If you look closely, you can also observe sometimes very characteristic changes in patients with organ damage. The prime example is liver cirrhosis. Typical are z. B. the palmar erythema and the "belly baldness" in men, in which a female pubic hair type develops. In addition, cirrhosis often manifests as gynecomastia, caput medusae indicating a bypass of the portal system, and the typical spider nevi (nevus araneus, s.Fig). These are arterial-capillary vascular neoplasms that may occur primarily in the anterior thoracic region, shoulders, and face. Unlike erythema, they fill from central to peripheral after finger squeezing because they are fed by a central arterial-capillary vessel. The cause of the "spider nevus" is unclear.

Another condition for which a look at the skin can be helpful is endocarditis. This diagnosis is often difficult to make. Even the supposedly obligatory symptom of fever may occasionally be absent, blood cultures are also unreliable, and echocardiographic evaluation of the heart valves is often difficult. In bacterial endocarditis, however, subungual splinter hemorrhages and Osler nodules may develop (s. Fig.). Probably caused by microemboli of valvular deposits in acral vessels or immune complex vasculitis. Osler nodules appear as small, reddish papules on the tips of the fingers and toes. Splinter hemorrhages are typically found under the fingernails.

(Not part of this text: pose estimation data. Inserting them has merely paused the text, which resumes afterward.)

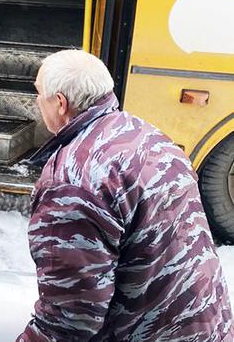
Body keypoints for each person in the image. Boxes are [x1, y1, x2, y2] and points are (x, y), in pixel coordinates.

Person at [17, 49, 232, 341]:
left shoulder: (71, 184)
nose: (36, 102)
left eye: (38, 94)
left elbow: (70, 318)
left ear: (59, 103)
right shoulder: (145, 135)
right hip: (208, 325)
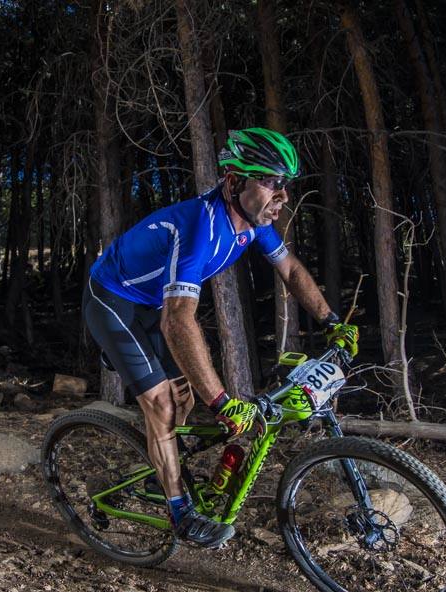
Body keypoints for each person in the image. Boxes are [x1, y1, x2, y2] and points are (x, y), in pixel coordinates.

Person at [83, 127, 358, 548]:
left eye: (285, 185)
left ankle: (168, 466)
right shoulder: (199, 229)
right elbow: (178, 322)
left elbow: (292, 271)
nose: (282, 197)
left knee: (185, 396)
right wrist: (223, 402)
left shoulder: (254, 222)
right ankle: (180, 511)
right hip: (112, 300)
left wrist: (331, 320)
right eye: (270, 183)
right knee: (160, 403)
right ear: (233, 182)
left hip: (152, 304)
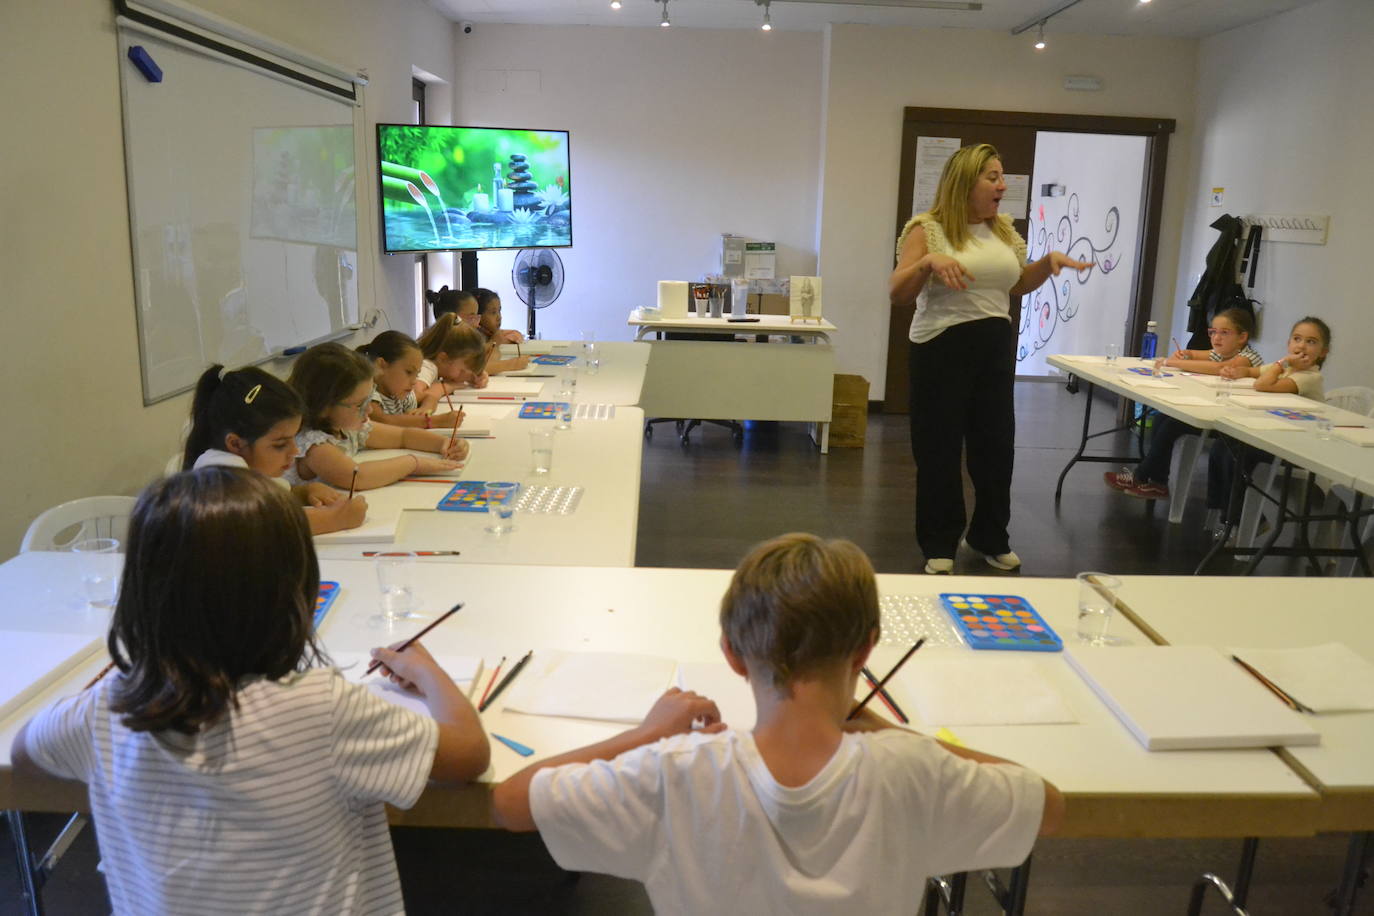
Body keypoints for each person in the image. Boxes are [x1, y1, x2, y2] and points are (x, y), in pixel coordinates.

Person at [491, 533, 1062, 914]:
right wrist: (883, 729)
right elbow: (1048, 806)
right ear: (864, 651)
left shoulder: (671, 771)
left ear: (732, 655)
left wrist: (647, 733)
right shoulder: (911, 771)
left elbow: (511, 802)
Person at [9, 468, 489, 914]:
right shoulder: (321, 707)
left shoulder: (108, 706)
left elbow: (26, 752)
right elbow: (469, 754)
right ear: (297, 592)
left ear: (141, 596)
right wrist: (428, 673)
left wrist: (123, 682)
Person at [889, 143, 1090, 574]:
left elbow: (1015, 285)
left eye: (1002, 177)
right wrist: (927, 263)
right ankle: (939, 541)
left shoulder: (1002, 230)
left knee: (996, 449)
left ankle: (989, 535)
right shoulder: (928, 229)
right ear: (966, 182)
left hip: (994, 346)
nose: (1002, 185)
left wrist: (1048, 264)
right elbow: (897, 292)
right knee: (939, 449)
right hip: (940, 348)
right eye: (993, 177)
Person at [182, 364, 367, 534]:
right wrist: (337, 518)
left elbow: (275, 497)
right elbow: (262, 524)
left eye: (293, 439)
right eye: (280, 444)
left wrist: (306, 492)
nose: (295, 450)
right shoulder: (217, 472)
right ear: (236, 444)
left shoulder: (249, 468)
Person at [1103, 308, 1265, 500]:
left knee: (1171, 425)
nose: (1216, 338)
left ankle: (1141, 476)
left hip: (1232, 422)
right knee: (1162, 418)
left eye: (1224, 332)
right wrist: (1185, 355)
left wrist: (1174, 363)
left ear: (1242, 337)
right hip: (1213, 413)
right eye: (1212, 332)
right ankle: (1157, 483)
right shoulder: (1220, 353)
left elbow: (1220, 368)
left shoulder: (1248, 357)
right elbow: (1197, 355)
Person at [286, 342, 466, 490]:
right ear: (324, 406)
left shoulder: (346, 426)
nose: (369, 410)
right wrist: (414, 463)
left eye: (368, 400)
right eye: (359, 405)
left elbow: (403, 437)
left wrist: (443, 443)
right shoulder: (313, 444)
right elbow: (357, 476)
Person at [1206, 316, 1332, 527]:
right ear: (1289, 343)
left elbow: (1262, 384)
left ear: (1323, 352)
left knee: (1238, 454)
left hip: (1297, 446)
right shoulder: (1285, 369)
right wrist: (1236, 371)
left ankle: (1246, 521)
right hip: (1276, 435)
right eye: (1297, 339)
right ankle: (1224, 510)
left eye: (1311, 342)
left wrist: (1282, 363)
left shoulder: (1310, 377)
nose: (1302, 346)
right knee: (1222, 446)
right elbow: (1252, 372)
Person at [357, 331, 463, 430]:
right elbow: (383, 421)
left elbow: (429, 397)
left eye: (416, 375)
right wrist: (435, 421)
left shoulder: (399, 393)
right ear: (381, 365)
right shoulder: (367, 394)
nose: (413, 381)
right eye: (408, 372)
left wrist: (425, 410)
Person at [413, 314, 493, 409]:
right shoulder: (427, 367)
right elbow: (414, 396)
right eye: (461, 371)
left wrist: (474, 376)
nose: (462, 377)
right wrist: (447, 386)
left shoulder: (438, 364)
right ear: (443, 359)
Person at [471, 288, 531, 374]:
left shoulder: (489, 332)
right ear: (478, 316)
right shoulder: (472, 336)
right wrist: (513, 364)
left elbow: (515, 334)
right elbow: (475, 368)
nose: (499, 317)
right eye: (493, 312)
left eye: (499, 311)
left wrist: (502, 340)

Butterfly and hummingbirds

The diagnostic look at the skin is especially important in rare diseases. These are often recognized late, although they often manifest themselves with pathognomonic signs on the skin. An example are collagenoses. It is true that the rheumatologist rarely makes the final diagnosis of these diseases on the basis of skin findings alone. It can, however, help to order the groundbreaking laboratory chemical and instrumental examinations. Thus, a patient with butterfly erythema should be urgently clarified as to whether he or she has lupus erythematosus (s. Fig). Less common and easily overlooked at a cursory glance are the periorbital heliotrope erythema in dermatomyositis (s. Fig.) or nailfold hyperkeratosis in progressive systemic scleroderma (see Fig.). Disease. It is inherited in an autosomal dominant manner. Manifests on the skin with a typical combination of efflorescences. It is inherited in an autosomal dominant manner and manifests itself on the skin with a typical combination of efflorescences. If several coarse, non-prere-dole skin tumors (neurofibromas) and several milk-coffee-colored hyperpigmentations (cafe-au-lait spots) are found, this disease may be suspected (s. Fig). Patients may be less gifted or suffer from epilepsy. It is important to have the combination of both findings: Cafe-au-lait spots can occur in all people and are a completely harmless finding. Finally, a "hummingbird": occasionally, a peculiar tortuous venous pattern is found in the lower thoracic aperture in older men (s. Fig.). This phenomenon was first described in 1913 by the internist Hermann Sahli. He postulated that all men with the venous garland named after him had emphysema. The pathogenesis of this finding was discussed by Sahli. His colleagues at that time very lively. However, the reverse is not true. Only a fraction of men with emphysema develop this clinical sign. Is it then at all necessary to know the Sahli sign? Certainly, emphysema can be excellently diagnosed and treated even if one is not familiar with the venous ring described by Hermann Sahli. But also for the Sahli sign applies what is true for many skin signs of internal diseases: It does not only give additional certainty, it also gives you a deep feeling of satisfaction, diseases not only with laboratory values, x-rays& Co.